- WHAT YOU HAVE TO DO -
Arrange every line of the entries below as a JSON list of strings, one string per line, with blank lines omitted.

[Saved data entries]
[Start of section]
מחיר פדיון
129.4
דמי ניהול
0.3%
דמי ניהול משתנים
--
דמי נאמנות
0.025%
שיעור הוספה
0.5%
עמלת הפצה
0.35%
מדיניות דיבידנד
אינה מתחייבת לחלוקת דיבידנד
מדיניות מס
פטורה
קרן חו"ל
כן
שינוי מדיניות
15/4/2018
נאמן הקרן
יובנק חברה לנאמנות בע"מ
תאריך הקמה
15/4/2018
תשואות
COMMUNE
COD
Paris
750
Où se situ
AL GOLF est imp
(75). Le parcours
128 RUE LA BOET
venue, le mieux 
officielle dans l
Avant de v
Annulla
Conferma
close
[End of section]
- SOLUTION FOR THIS TASK -
[
  "מחיר פדיון",
  "129.4",
  "דמי ניהול",
  "0.3%",
  "דמי ניהול משתנים",
  "--",
  "דמי נאמנות",
  "0.025%",
  "שיעור הוספה",
  "0.5%",
  "עמלת הפצה",
  "0.35%",
  "מדיניות דיבידנד",
  "אינה מתחייבת לחלוקת דיבידנד",
  "מדיניות מס",
  "פטורה",
  "קרן חו\"ל",
  "כן",
  "שינוי מדיניות",
  "15/4/2018",
  "נאמן הקרן",
  "יובנק חברה לנאמנות בע\"מ",
  "תאריך הקמה",
  "15/4/2018",
  "תשואות",
  "COMMUNE",
  "COD",
  "Paris",
  "750",
  "Où se situ",
  "AL GOLF est imp",
  "(75). Le parcours",
  "128 RUE LA BOET",
  "venue, le mieux ",
  "officielle dans l",
  "Avant de v",
  "Annulla",
  "Conferma",
  "close"
]